Le Parlement a adopté définitivement la loi Ripost le 21 juillet 2026, par 351 voix contre 179. Le texte crée de nouveaux délits pour les rodéos motorisés, les free parties et l'usage de protoxyde d'azote, renforce des amendes existantes et ouvre la voie à des fermetures administratives. Une semaine plus tôt, en première lecture, le même clivage était déjà net : le Rassemblement national et la majorité gouvernementale ont voté pour, la gauche unie a voté contre. Sur les 42 candidats à la présidentielle 2027, aucun ne nie le problème des nuisances du quotidien, mais leurs réponses divergent nettement sur la méthode.

La loi Ripost, c'est quoi ?

La loi Ripost, ou « projet de loi visant à offrir des réponses immédiates aux phénomènes troublant l'ordre public, la sécurité et la tranquillité de nos concitoyens », vise la délinquance du quotidien : rodéos motorisés, free parties, mésusage du protoxyde d'azote et des feux d'artifice. Le texte a été ébauché par Bruno Retailleau lorsqu'il était ministre de l'Intérieur, avant son départ du gouvernement le 12 octobre 2025. Son successeur Place Beauvau, Laurent Nuñez, l'a repris et porté jusqu'à son adoption, en le présentant comme un « choc d'autorité » et un « choc d'efficacité » sur la sécurité du quotidien.

Chronologie

Que contient la loi Ripost ?

Le texte crée ou durcit plusieurs infractions :

Pourquoi la loi Ripost divise

1. Choc d'autorité ou inflation pénale ?

Pour ses défenseurs, la loi Ripost répond à une demande sociale réelle sur des nuisances qui dégradent le quotidien de nombreux quartiers et zones rurales. Le Syndicat de la magistrature y voit au contraire un texte « liberticide », « répressif » et « gestionnaire », qui multiplie les délits sans s'attaquer aux causes des troubles à l'ordre public.

2. Une alliance qui a fait des vagues

La conférence de presse commune du 16 juillet entre le Syndicat de la magistrature, La France insoumise, Amnesty International et Assa Traoré a provoqué une vive réaction à droite. Le député LFI Thomas Portes a qualifié le texte de sorti « du programme de Jean-Marie Le Pen ». Bruno Retailleau a dénoncé une connivence entre magistrats et extrême gauche, tandis que la Ligue des libertés et l'Institut pour la justice ont demandé une saisine visant le syndicat.

3. Un texte freiné par le droit européen

L'interdiction de vente de protoxyde d'azote aux particuliers ne peut entrer en vigueur avant le 1ᵉʳ février 2027, le temps de respecter les procédures de notification à la Commission européenne. En attendant cette date, seule la détention ou le transport d'une quantité dépassant un certain seuil est sanctionné.

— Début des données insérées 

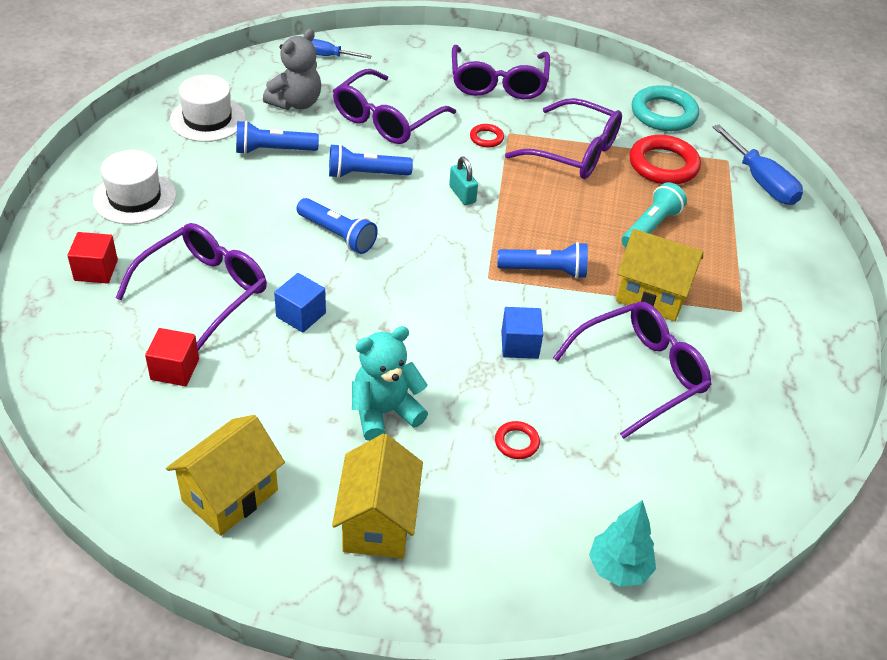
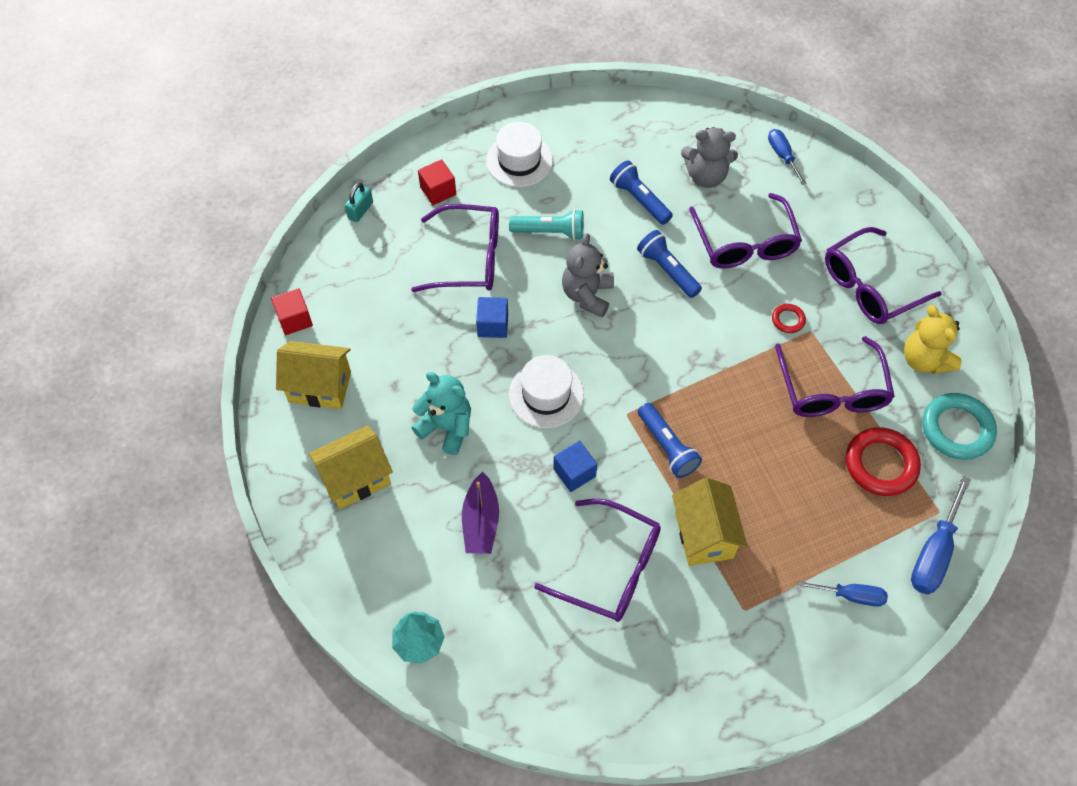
camera: 60 degrees right, 15 degrees up
red cube [145,328,199,386] -> red cube moved to [271,288,313,335]
white hat [170,74,246,142] -> white hat moved to [509,355,584,428]
blue flashlight [296,198,378,254] -> grey teddy bear [562,233,614,317]
purple glasses [333,69,456,144] -> purple glasses turned 105 degrees counterclockwise [689,193,802,269]
turquoise padlock [449,157,478,205] -> turquoise padlock moved to [345,182,373,222]
red ring [495,421,540,459] -> purple boat [462,472,499,554]
turquoise flashlight [622,182,687,247] -> turquoise flashlight moved to [509,209,584,240]
none -> blue screwdriver [798,581,888,607]
none -> yellow teddy bear [904,305,961,374]

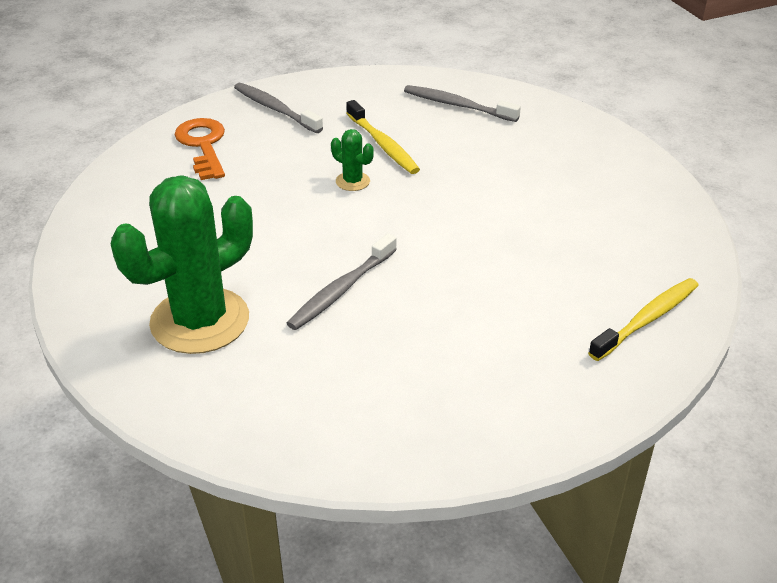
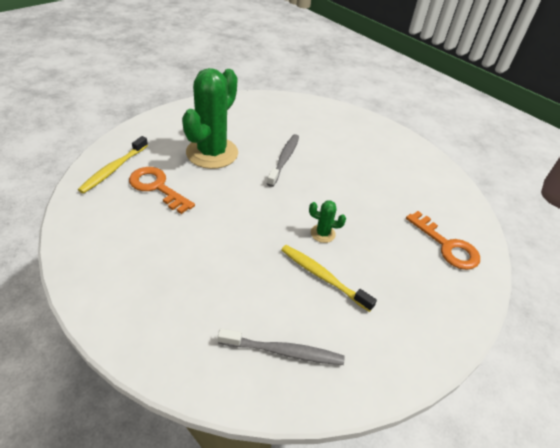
camera: 155 degrees right, 5 degrees up
green cactus [111,175,253,354] -> green cactus moved to [182,68,238,169]
grey toothbrush [234,83,323,133] -> none
none -> orange key [129,167,195,214]

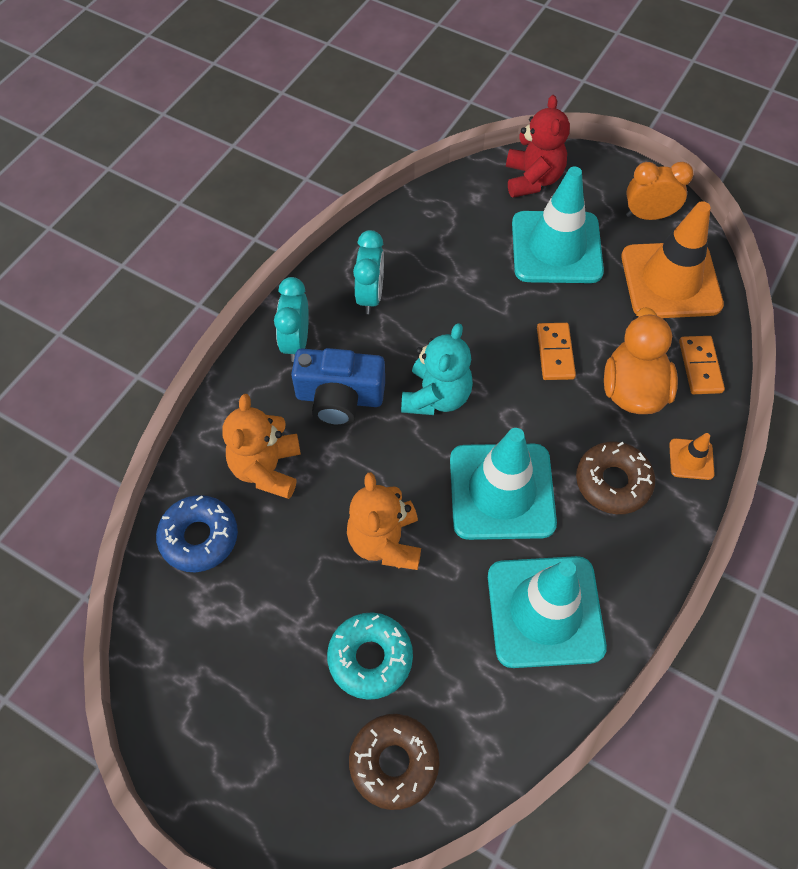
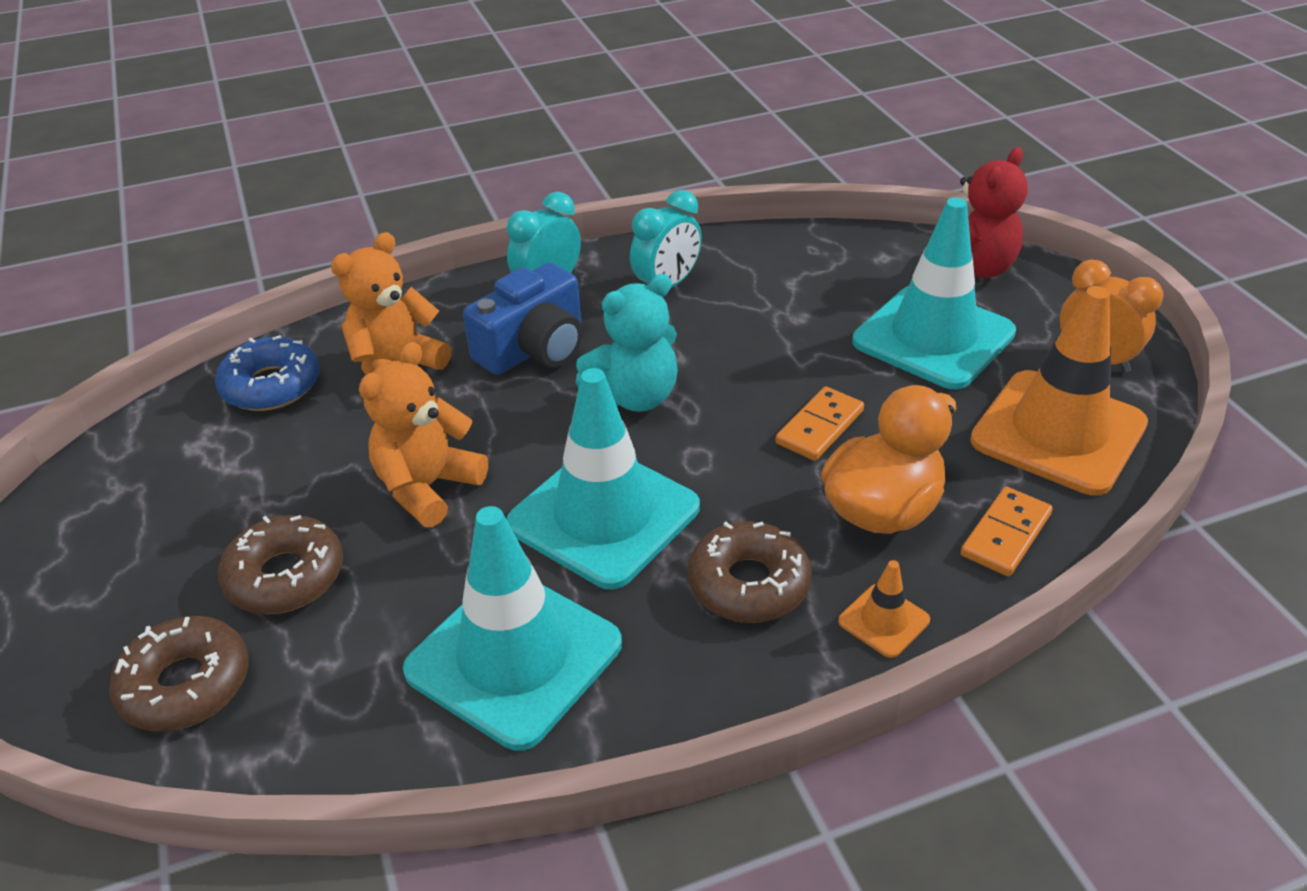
camera: 40 degrees right, 20 degrees down
blue camera [291,348,385,426] -> blue camera turned 90 degrees counterclockwise [463,263,583,375]
turquoise donut [327,612,413,700] -> brown donut [218,515,343,614]

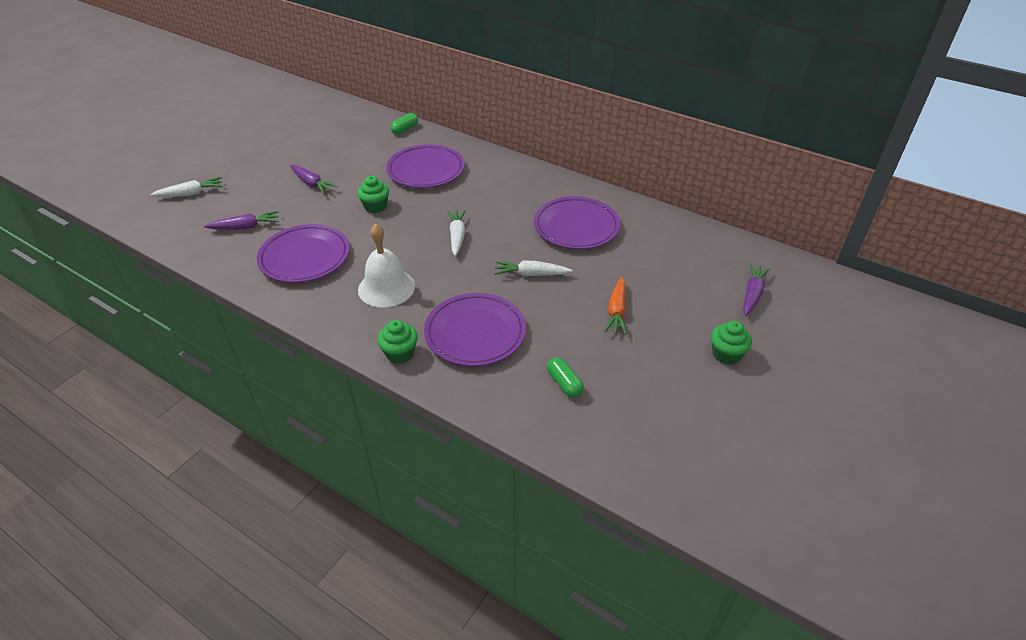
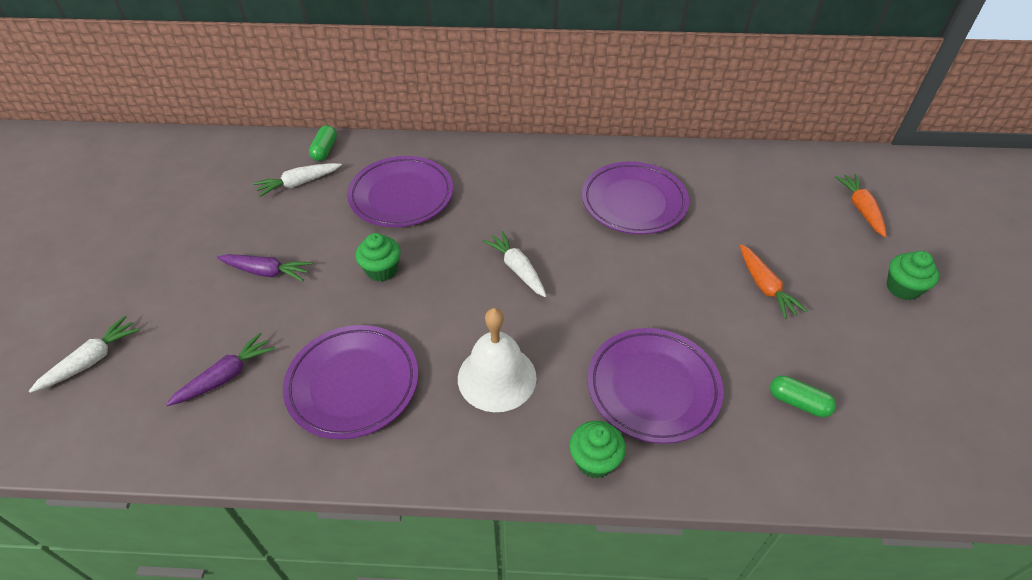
camera: 30 degrees left, 5 degrees up
white carrot [494,260,573,276] -> white carrot moved to [254,163,342,197]
purple carrot [743,263,770,316] -> orange carrot [835,174,886,237]

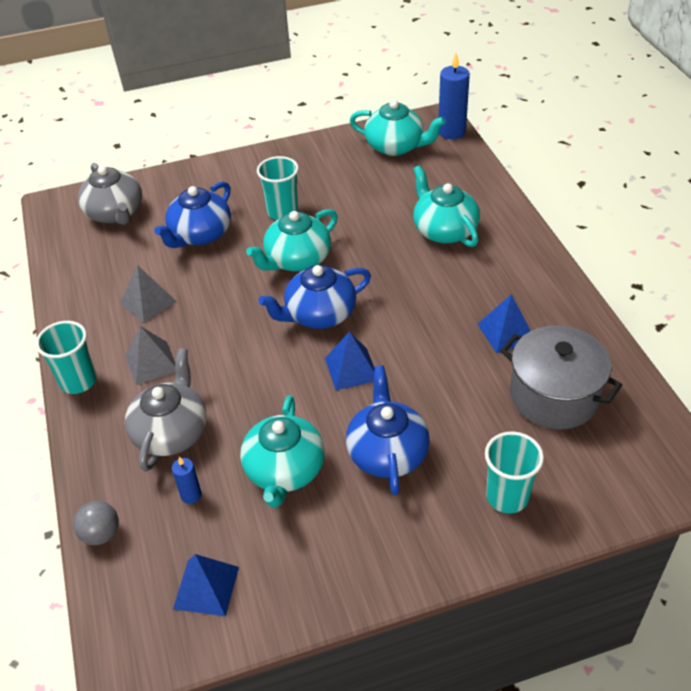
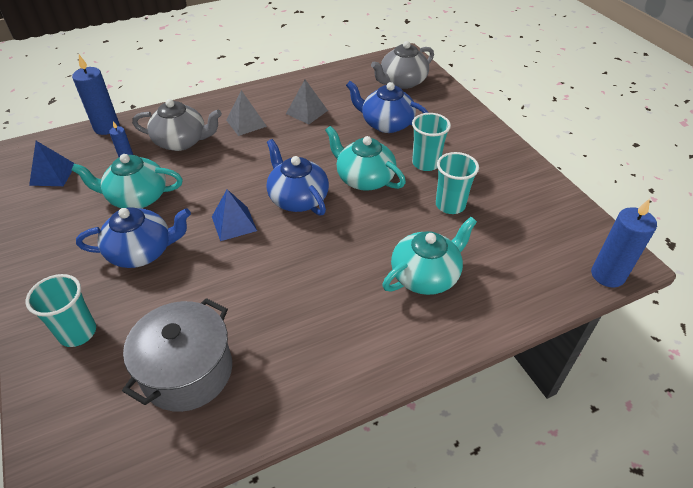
camera: 80 degrees right, 0 degrees up
turquoise cup [36,321,96,394] -> turquoise cup moved to [436,152,479,214]
grey ball [73,501,119,545] -> blue candle [72,55,120,135]
turquoise teapot [350,100,446,156] -> none
blue pyramid [478,294,531,353] -> none

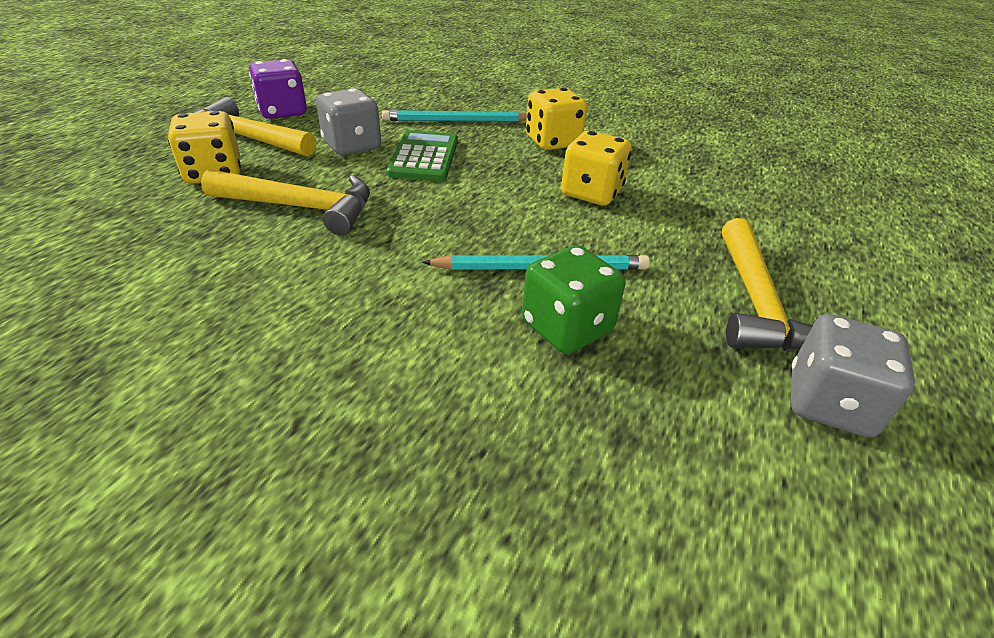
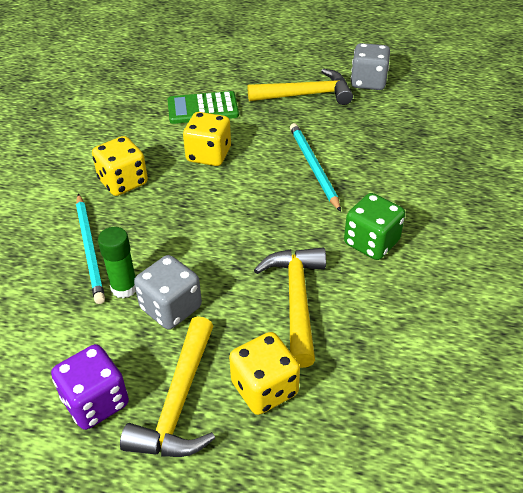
camera: 100 degrees left, 5 degrees up
green calculator [387,130,458,181] -> green calculator moved to [168,91,239,124]
green dice [522,245,625,354] -> green dice moved to [344,193,405,260]
none -> green glue stick [98,227,136,298]

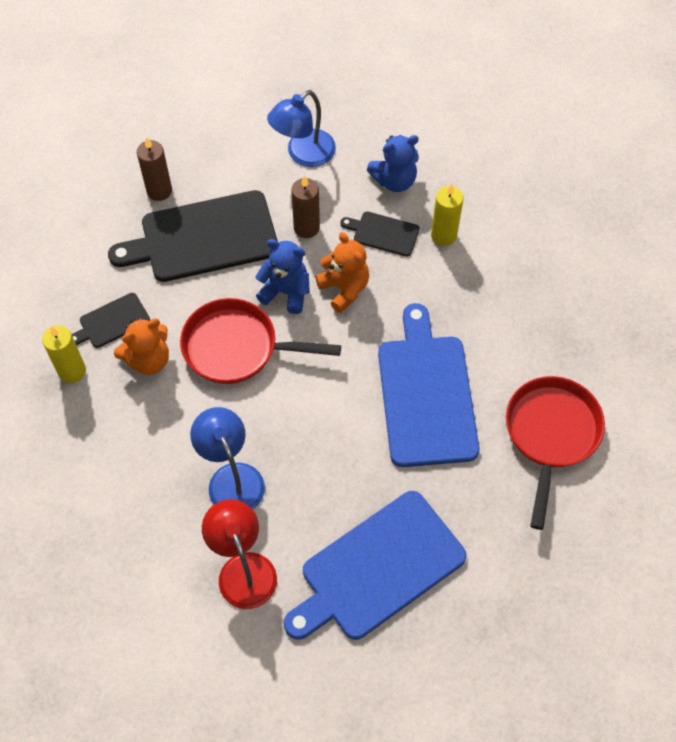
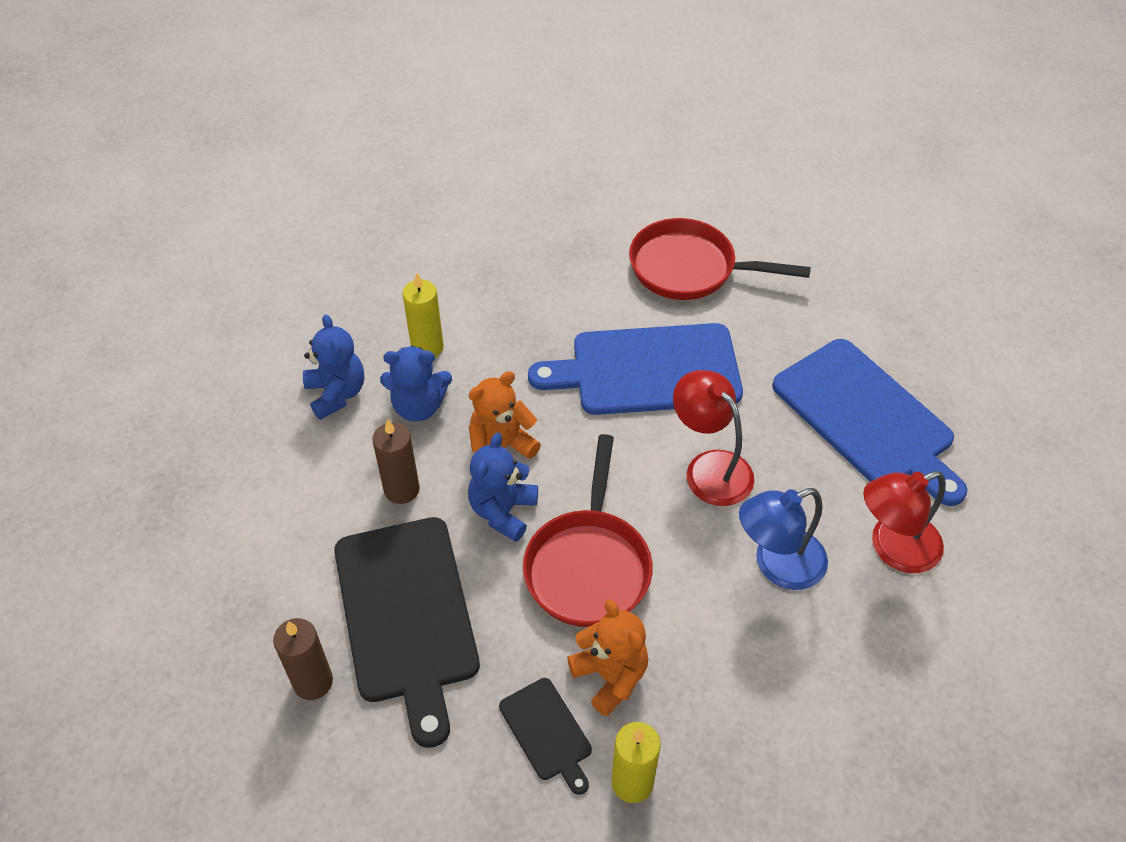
camera: 90 degrees left, 10 degrees down
blue lamp [267,90,336,167] -> none
black cutting board [340,212,420,256] -> blue teddy bear [380,346,452,421]
none -> red lamp [673,370,754,506]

Les positions des 42 candidats à la présidentielle 2027

Sur la question « Comment répondre aux nuisances du quotidien ? » du Quizz du Berger, les 42 candidats se répartissent en quatre familles.

Famille 1 — Fermeté : soutenir la loi Ripost, voire durcir encore

Ces candidats ou leurs partis ont voté pour la loi Ripost, ou défendent une ligne au moins aussi ferme.

  • Bruno Retailleau (LR) — Auteur de la version initiale du texte comme ministre de l'Intérieur, avant son départ du gouvernement le 12 octobre 2025 ; sa ligne, plus dure que la version finalement votée, laisse penser qu'il aurait souhaité aller plus loin.
  • Éric Zemmour (Reconquête) — Sa ligne sécuritaire constante laisse penser qu'il jugerait la loi Ripost insuffisante face aux nuisances du quotidien.
  • Nicolas Dupont-Aignan (DLF) — Ligne souverainiste proche du RN sur la sécurité, favorable à une fermeté accrue.
  • François Asselineau (UPR) — Ligne sécuritaire souverainiste, favorable à un durcissement des sanctions.
  • Marine Le Pen (RN) — Le RN a voté pour la loi Ripost, en première lecture comme à l'adoption définitive.
  • Gabriel Attal (Renaissance) — Le texte a été porté par le gouvernement dont son parti est le pilier, avec le vote de la majorité présidentielle.
  • Gérald Darmanin — Issu de la majorité qui a porté le texte défendu par le ministre de l'Intérieur Laurent Nuñez.
  • Laurent Wauquiez (LR) — Le groupe LR a voté pour la loi Ripost à l'Assemblée nationale.
  • Xavier Bertrand — Ligne proche de celle de Wauquiez, le groupe LR ayant voté pour le texte.
  • David Lisnard — Maire favorable à la fermeté sur l'ordre public, sa ligne laisse penser qu'il aurait voté pour le texte.
  • Édouard Philippe (Horizons) — Horizons est un parti de la majorité gouvernementale qui a porté et voté le texte.
  • François Bayrou (MoDem) — Le MoDem, partenaire de la majorité gouvernementale, a très probablement voté pour le texte, même si sa doctrine pénale personnelle est plus mesurée.
  • Patrick Sébastien — Sa ligne populiste sur les nuisances du quotidien laisse penser à un soutien à une réponse ferme.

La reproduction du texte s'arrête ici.